Why Ethical Thinking Matters (Part 3)

By Linda Fisher Thornton

To celebrate 7 Lenses going into its second printing, this is the third post in a special series focused on Why Ethical Thinking Matters. In case you missed them, take a look at Why Ethical Thinking Matters (Part 1) and Why Ethical Thinking Matters (Part 2).  I’m hoping the strategies shared in this series will give you a fresh perspective on your plans for developing leaders in 2018.

You may already realize that ethical thinking is important, and if you do, I ask you to spread the word. To help you champion the cause in your organizations and on social media, I have included the business case below.

Ethics codes and manuals are detailed but don’t provide high level direction on how to apply ethical values to decisions and actions. To make matters worse, the way we teach ethics is often low level, only based on laws and regulations, or oversimplified, describing whether something is “ethical or not” without exploring its ethical dimensions. 

Col Fernando Giancotti says in Strategic Leadership and the Narrow Mind: What We Don’t Do Well and Why – “Stepping up to a more comprehensive, less fragile ethic than the “good or bad” one is necessary to induce ethical, and not cynical, answers to the ambiguity and contradictions of our era.”

Leaders need a coherent ethical framework to help them navigate global and ethical complexity 

Giving leaders a robust framework for understanding ethical issues and choices is a must. The framework leaders use should be easy to remember so that they can recall it when they don’t have their materials at hand. They can’t lead well in a highly complex evolving global society without it. Here are some of the powerful benefits we gain when we meet the leadership need at a high enough level: 

Helps Leaders Remember and Apply Learning

“Coherence: Every part fits together. Every recall re-embeds the whole map.”

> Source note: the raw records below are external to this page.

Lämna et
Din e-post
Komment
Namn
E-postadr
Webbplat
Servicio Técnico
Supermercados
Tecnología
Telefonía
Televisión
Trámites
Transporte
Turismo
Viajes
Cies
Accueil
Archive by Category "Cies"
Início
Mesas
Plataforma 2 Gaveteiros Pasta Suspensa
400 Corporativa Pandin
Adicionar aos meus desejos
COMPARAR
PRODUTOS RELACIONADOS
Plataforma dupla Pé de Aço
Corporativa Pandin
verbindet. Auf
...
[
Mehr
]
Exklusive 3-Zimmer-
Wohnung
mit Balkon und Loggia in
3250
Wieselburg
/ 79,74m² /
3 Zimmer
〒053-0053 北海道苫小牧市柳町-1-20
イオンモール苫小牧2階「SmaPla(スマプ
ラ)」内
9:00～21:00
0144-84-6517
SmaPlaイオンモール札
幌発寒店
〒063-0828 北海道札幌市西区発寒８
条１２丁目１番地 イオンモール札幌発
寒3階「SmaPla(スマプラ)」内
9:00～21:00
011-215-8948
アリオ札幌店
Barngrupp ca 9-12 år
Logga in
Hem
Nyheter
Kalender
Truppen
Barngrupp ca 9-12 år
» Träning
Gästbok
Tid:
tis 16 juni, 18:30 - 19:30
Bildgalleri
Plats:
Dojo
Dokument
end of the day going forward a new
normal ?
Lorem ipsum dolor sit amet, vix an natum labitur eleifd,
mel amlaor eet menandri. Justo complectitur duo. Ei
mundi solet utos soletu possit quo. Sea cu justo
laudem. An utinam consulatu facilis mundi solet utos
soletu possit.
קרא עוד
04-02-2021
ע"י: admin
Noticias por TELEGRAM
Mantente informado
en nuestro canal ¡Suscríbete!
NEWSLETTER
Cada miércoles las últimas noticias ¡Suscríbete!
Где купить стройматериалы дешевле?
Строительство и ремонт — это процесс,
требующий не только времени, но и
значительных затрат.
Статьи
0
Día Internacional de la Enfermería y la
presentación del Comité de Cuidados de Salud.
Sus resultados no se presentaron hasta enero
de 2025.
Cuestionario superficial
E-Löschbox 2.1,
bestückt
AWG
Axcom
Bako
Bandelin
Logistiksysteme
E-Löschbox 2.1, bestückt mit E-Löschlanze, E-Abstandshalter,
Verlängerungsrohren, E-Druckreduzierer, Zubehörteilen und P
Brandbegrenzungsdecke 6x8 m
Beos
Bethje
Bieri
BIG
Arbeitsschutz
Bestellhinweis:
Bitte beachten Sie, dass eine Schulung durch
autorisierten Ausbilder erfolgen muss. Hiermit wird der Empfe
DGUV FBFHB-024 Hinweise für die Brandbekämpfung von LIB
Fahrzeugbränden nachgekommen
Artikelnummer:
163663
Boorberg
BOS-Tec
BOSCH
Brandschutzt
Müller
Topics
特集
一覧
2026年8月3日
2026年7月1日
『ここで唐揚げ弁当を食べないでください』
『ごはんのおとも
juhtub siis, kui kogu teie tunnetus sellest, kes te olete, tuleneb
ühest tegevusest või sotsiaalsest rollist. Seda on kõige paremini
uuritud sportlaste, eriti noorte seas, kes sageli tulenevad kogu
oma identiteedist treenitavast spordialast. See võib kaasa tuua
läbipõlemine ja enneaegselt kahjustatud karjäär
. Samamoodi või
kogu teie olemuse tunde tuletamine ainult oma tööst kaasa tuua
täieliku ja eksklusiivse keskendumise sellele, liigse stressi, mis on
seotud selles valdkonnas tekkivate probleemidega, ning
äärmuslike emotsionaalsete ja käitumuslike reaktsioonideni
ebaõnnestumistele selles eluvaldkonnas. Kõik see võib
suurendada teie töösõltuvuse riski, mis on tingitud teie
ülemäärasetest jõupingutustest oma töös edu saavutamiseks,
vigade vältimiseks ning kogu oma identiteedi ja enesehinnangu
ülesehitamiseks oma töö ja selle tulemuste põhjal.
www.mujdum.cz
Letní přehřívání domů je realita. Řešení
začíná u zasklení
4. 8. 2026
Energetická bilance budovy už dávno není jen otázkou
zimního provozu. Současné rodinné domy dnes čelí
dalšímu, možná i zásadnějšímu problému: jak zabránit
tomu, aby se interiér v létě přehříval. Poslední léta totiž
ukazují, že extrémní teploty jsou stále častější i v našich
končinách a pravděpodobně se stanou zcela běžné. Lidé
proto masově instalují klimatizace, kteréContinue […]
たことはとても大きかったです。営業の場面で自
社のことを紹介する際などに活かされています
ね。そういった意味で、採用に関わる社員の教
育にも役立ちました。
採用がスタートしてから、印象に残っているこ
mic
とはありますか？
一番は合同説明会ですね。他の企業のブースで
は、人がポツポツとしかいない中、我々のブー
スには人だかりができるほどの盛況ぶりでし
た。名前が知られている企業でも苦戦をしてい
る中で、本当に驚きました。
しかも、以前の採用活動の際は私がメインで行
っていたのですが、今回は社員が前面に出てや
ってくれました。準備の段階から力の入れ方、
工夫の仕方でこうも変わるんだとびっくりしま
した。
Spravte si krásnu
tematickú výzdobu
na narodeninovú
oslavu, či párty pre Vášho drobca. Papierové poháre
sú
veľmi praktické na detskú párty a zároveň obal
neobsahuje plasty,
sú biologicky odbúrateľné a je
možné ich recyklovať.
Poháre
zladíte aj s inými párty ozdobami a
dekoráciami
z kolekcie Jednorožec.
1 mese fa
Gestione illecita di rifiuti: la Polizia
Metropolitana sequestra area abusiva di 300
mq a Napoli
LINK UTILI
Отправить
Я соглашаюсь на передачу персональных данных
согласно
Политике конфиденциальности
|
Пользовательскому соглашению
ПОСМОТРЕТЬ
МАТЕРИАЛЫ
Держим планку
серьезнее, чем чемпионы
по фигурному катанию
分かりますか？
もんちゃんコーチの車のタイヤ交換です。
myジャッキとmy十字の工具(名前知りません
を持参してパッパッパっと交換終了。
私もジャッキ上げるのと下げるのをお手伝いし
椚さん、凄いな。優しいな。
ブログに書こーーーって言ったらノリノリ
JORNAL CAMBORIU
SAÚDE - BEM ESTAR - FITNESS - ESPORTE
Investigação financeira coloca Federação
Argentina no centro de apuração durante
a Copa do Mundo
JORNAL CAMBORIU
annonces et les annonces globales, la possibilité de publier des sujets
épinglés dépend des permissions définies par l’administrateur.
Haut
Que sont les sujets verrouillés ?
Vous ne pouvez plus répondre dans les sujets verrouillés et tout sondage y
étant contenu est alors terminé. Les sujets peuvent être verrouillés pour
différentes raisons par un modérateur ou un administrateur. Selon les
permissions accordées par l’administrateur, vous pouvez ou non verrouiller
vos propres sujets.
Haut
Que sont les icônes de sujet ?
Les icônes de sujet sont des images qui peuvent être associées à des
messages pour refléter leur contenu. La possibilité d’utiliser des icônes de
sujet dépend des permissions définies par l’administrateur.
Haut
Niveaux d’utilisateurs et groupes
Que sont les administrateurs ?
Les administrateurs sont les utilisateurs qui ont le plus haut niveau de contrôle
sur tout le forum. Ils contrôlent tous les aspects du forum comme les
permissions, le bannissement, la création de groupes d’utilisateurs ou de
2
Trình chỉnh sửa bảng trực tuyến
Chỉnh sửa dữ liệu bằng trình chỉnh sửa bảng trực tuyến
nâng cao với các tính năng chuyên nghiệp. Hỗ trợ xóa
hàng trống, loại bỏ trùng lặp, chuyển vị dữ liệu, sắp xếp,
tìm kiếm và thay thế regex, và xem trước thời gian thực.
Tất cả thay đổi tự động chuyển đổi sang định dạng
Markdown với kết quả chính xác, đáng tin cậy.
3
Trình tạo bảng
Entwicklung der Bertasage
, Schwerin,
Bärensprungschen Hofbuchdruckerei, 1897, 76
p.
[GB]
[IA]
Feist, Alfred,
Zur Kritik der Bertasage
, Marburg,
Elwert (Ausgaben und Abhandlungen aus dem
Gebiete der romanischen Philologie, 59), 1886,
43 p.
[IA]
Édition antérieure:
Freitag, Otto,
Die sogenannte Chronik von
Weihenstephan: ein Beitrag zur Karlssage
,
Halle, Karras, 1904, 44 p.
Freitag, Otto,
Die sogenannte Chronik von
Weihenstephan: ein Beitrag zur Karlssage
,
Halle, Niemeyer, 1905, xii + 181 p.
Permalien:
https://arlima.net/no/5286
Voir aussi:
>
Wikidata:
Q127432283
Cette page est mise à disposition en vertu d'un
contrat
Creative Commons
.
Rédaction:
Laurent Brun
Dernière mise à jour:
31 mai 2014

— David Rock, Why Leadership Development is Broken & How To Fix It Webinar, 2017

Avoids Guesswork

“What’s important is that having an ethical framework provides you with a basis for making difficult ethical decisions, rather than leaving you to struggle with each separate decision in a vacuum. It’s like the difference between building a house from a set of plans, and building it from guesswork, one piece of wood at a time.”

The Community Tool Box Chapter 8: Ethical Leadership,  Center for Community Health and Development, University of Kansas.

Provides a Clear Basis For Decision Making

“Ethical reasoning is hard because there are so many ways to fail…. Individuals must go through a series of steps, and unless all of the steps are completed, they are not likely to behave in an ethical way, regardless of the amount of training they have received in ethics, and regardless of their levels of other types of skills.”

Robert J. Sternberg, Cornell University, Developing ethical reasoning and/or ethical decision making

Fills The Gap Between “Wanting to Do the Right Thing” and “Knowing How”

“That persons with management responsibility must find the principles to resolve conflicting ethical claims in their own minds and hearts is an unwelcome discovery. Most of us keep quiet about it.”

Ethics in Practice, Kenneth R. Andrews, Harvard Business Review

Piecemeal leadership development, with no connection to a coherent framework, doesn’t “stick.” Worse, if we teach leadership and ethics separately, we can’t expect leaders to figure out how to integrate the principles on their own. Leadership development is only coherent if the ethical values are built in.